Following a nature kindergarten conference in Kirkcaldy in September, at which Anders Farstad, who heads an outdoor school in Norway, was guest speaker, 80 practitioners signed up. Four groups of 20 have undertaken the three-day course.

Thirty nurseries in Fife take their charges out into nature at least once a week. Chris Miles, the pre-school education co-ordinator for Fife’s education service, is passionate about the benefits. “It’s all good news,” she says. “We have case studies of children who have become more relaxed and happy and more confident and developed leadership skills. One nursery head said to me that, on the morning of the day they go to the woods, the children are enthused.”

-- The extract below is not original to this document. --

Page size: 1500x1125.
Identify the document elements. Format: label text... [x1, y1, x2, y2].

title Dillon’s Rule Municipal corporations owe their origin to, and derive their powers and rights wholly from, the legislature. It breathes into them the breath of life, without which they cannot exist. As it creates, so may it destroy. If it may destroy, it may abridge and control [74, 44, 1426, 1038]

Day one of the course involves the philosophical ethos of outdoor learning. Participants are encouraged to recall memories of their childhood, of being outside in nature. “It’s all about reflecting on the learning experience and how to support that, not how to teach it,” says Mrs Miles.

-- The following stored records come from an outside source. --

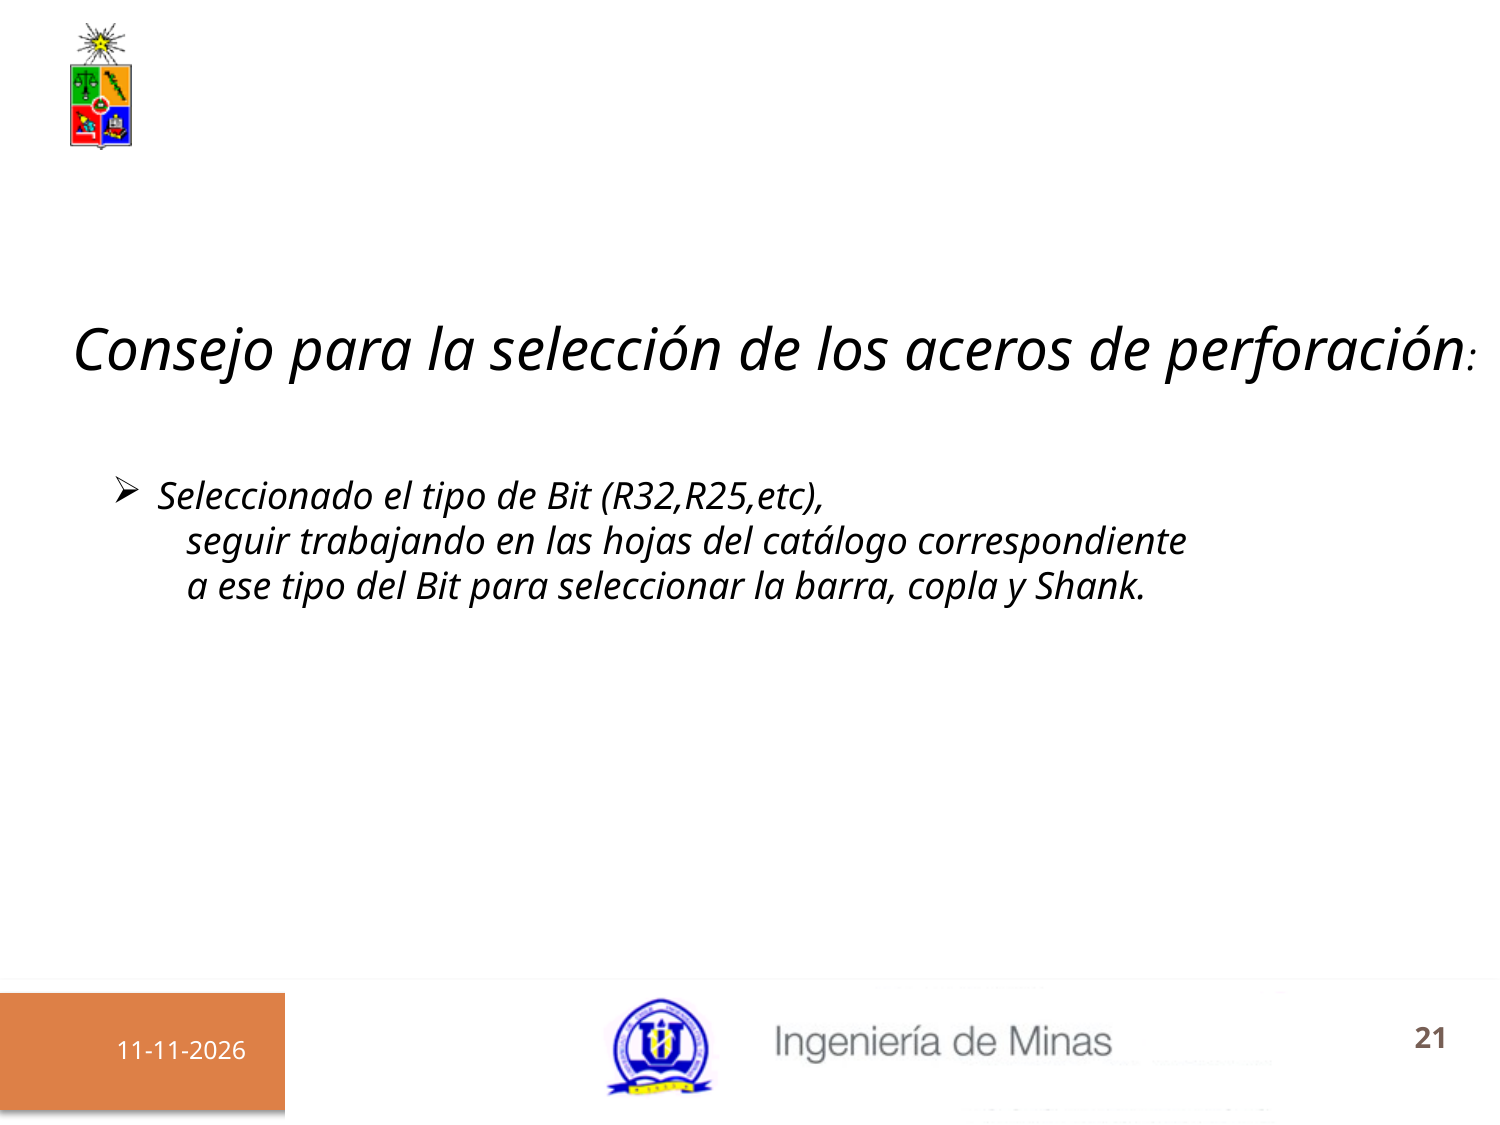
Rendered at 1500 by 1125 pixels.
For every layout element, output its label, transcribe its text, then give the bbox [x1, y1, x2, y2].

picture [285, 980, 1500, 1125]
picture [69, 23, 132, 151]
text_box Consejo para la selección de los aceros de perforación: Seleccionado el tipo de Bit (R32,R25,etc), seguir trabajando en las hojas del catálogo correspondiente a ese tipo del Bit para seleccionar la barra, copla y Shank. [57, 304, 1492, 615]
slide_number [12, 995, 279, 1108]
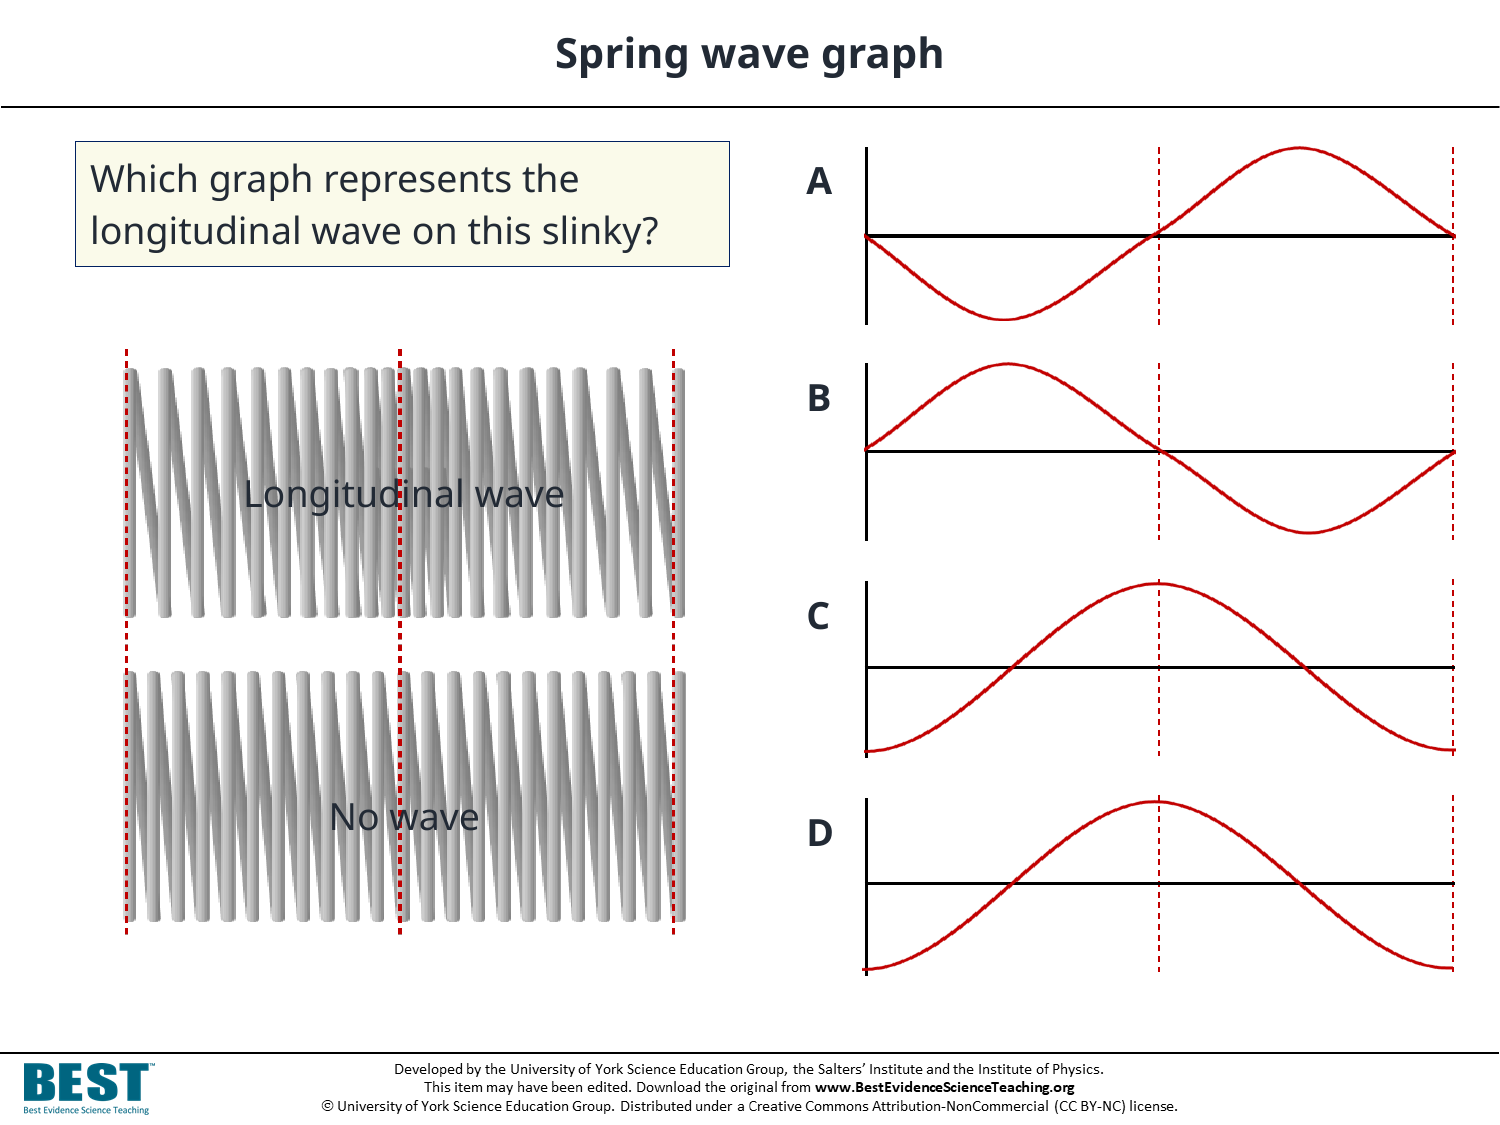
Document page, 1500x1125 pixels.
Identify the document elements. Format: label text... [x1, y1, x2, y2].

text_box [864, 537, 1456, 541]
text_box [864, 794, 1456, 972]
picture [0, 106, 1500, 1125]
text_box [864, 321, 1456, 325]
text_box Spring wave graph [26, 4, 1474, 99]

“My emphasis is on adults recognising that very small children have serious enquiries of their own. The role of the adults is to practically and physically enable children to have access to the outdoors, to make sure it’s safe and to participate, but not prescribe. Children have ownership of the place and how they want to challenge themselves.”

Day two is spent in the woods with the Forestry Commission. In addition to risk assessment, the purpose is for adults to become confident and comfortable in that environment themselves.

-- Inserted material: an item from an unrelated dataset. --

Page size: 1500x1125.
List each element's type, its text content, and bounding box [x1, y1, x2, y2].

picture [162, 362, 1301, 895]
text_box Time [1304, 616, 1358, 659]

The final day of the continuing professional development is spent with children from a Montessori school in north-east Fife who spend time outside every day, to see how it works for them. As well as teachers and early years officers, there were officers from the pre-school home visiting service, which works with children who have additional support needs.

“Inclusion isn’t an issue,” says Mrs Miles. “Nobody has indicated that the children are apprehensive. People have said how much children who are a bit lively or withdrawn have benefited, because they can move around and breathe.”

Mrs Miles, who has given presentations on outdoor education at international conferences, will be taking a workshop at the HMIE’s dynamic learning and practice conference in Edinburgh on Monday. Teachers and headteachers from all over Scotland are due to attend: “I’ll be telling people how we go about setting up forest kindergartens and how we make it work.”

Mrs Miles gave a workshop at Learning and Teaching Scotland’s outdoor learning festival in April. Sixty people signed up for it.

Fife’s education service plans to send a questionnaire out to parents and carers of the children in the nurseries that already take them out into nature, to ask: do they sleep better at night and do they eat better at home? If you ask parents those questions, I’m pretty sure I know what the response will be,” says Mrs Miles. “There’s the whole-health agenda as well as confidence, self-esteem, responsibility and development.”

Nationally, she believes outdoor education is destined to grow. “The next challenge is taking it into P1 and beyond,” she says. “We will have nursery children who have been in the forest every week going into primary school. Most of the nursery classes are within a primary. We need to look at how to roll it out further up the school. The interest is there; it’s just about the logistics of organising it with more classes.”